(Saved entries)
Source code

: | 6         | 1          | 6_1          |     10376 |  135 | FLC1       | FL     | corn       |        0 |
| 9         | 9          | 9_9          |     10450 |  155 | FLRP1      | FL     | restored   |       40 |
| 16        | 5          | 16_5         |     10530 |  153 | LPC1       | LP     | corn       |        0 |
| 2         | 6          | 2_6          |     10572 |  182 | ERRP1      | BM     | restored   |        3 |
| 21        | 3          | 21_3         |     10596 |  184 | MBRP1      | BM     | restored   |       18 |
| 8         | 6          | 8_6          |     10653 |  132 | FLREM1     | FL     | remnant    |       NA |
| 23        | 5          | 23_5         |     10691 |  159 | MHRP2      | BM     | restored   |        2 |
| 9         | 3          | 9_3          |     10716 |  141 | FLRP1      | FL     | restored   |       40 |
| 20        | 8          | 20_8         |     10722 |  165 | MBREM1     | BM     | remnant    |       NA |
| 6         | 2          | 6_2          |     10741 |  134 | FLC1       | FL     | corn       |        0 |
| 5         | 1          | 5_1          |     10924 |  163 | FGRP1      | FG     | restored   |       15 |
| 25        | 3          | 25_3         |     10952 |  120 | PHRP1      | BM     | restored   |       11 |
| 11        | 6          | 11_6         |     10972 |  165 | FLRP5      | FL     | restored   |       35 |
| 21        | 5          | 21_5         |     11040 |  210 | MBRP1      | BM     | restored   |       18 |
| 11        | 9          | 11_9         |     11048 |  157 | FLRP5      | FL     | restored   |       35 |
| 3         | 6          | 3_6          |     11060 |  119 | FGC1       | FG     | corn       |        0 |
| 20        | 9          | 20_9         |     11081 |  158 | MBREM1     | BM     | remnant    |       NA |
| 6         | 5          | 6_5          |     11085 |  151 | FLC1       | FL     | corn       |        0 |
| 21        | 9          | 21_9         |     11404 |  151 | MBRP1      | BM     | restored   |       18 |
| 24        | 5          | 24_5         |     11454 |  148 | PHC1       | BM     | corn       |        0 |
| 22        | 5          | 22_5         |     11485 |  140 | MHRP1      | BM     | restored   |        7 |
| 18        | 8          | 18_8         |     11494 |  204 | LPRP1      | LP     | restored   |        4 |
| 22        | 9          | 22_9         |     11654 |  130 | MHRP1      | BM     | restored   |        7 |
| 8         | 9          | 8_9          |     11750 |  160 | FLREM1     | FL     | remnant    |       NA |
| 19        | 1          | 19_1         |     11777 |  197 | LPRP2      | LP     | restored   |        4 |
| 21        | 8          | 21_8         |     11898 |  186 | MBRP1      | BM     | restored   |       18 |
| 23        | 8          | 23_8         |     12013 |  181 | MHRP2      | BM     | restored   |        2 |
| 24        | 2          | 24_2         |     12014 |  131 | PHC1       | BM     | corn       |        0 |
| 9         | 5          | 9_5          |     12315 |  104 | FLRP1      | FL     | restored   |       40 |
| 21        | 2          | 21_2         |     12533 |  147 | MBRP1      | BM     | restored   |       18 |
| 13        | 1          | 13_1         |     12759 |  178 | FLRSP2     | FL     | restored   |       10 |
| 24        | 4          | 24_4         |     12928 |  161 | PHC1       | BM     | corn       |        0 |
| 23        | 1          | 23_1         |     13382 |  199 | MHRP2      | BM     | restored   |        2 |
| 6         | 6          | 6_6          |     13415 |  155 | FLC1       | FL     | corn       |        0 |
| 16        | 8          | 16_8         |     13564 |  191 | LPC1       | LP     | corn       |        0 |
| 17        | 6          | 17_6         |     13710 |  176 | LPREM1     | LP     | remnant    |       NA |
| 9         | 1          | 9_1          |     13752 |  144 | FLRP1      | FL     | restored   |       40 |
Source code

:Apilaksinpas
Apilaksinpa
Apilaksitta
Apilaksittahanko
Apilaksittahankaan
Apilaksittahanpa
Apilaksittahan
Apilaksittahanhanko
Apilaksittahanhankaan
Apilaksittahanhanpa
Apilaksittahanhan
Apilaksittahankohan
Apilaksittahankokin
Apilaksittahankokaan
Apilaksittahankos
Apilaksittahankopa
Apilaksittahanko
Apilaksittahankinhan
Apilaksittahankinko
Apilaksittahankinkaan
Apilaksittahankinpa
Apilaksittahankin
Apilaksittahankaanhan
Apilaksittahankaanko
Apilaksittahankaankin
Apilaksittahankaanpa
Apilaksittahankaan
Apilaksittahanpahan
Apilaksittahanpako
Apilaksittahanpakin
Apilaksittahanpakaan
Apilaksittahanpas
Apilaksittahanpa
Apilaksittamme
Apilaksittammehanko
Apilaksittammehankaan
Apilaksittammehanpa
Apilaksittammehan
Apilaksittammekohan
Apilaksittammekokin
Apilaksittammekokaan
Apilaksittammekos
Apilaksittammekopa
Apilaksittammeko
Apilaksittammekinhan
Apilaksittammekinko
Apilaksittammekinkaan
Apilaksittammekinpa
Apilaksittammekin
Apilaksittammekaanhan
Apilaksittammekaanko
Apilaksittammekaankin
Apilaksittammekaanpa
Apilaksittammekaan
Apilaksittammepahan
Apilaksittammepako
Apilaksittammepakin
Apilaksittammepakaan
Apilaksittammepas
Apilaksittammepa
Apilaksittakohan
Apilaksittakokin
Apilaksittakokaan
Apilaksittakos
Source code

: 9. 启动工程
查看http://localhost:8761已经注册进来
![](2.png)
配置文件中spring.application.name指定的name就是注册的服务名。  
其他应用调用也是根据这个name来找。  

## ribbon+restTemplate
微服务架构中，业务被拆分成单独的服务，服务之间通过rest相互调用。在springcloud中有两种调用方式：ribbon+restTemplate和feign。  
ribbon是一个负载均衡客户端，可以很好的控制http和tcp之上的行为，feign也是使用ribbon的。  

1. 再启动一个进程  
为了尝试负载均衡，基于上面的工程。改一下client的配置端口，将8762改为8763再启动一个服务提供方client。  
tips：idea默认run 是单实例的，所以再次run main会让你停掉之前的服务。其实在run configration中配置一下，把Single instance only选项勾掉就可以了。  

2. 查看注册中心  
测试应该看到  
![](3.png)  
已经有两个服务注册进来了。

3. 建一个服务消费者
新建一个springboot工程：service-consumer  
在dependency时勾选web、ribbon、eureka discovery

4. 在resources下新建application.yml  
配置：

* * *

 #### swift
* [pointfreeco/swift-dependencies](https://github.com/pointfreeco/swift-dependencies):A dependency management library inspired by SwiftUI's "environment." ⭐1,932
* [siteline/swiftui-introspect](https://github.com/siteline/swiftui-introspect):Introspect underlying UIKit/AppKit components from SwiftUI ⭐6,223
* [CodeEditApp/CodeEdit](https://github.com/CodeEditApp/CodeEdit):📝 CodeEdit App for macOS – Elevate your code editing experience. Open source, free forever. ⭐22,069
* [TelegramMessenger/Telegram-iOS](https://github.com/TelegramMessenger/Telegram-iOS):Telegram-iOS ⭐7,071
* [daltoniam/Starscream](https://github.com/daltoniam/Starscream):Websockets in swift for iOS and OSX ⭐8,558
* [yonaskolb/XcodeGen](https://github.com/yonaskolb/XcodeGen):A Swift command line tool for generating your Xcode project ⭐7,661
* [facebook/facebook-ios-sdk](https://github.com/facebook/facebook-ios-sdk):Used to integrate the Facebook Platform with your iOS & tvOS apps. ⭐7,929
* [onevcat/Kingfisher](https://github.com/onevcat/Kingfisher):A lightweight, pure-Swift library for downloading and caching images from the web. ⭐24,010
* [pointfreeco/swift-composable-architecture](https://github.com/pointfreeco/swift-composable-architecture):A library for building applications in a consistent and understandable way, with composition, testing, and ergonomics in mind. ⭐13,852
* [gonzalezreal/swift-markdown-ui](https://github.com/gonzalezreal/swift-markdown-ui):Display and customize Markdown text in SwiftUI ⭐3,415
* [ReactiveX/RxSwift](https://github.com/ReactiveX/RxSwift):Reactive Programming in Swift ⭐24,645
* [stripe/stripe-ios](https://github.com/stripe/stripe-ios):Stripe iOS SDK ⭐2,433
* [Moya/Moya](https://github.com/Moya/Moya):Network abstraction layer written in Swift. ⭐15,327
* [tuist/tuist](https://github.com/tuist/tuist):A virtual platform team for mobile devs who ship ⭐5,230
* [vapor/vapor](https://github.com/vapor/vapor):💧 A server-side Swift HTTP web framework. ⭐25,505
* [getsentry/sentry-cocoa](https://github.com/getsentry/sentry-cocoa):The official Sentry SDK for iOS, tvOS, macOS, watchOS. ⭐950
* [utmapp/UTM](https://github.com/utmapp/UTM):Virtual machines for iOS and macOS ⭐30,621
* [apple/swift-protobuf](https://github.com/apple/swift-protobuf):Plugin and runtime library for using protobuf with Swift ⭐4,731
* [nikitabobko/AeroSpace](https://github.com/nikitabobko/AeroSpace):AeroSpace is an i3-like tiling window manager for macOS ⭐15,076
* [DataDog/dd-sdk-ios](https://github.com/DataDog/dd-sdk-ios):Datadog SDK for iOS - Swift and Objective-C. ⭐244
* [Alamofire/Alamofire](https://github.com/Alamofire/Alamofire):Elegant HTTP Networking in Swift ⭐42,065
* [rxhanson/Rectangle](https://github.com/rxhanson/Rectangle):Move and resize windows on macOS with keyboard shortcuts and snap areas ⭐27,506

__YOUR OBJECTIVE__
Return every line of the entries above that contains the string "from", treating uppercase and lowercase as different.

__SOLUTION__
* [siteline/swiftui-introspect](https://github.com/siteline/swiftui-introspect):Introspect underlying UIKit/AppKit components from SwiftUI ⭐6,223
* [onevcat/Kingfisher](https://github.com/onevcat/Kingfisher):A lightweight, pure-Swift library for downloading and caching images from the web. ⭐24,010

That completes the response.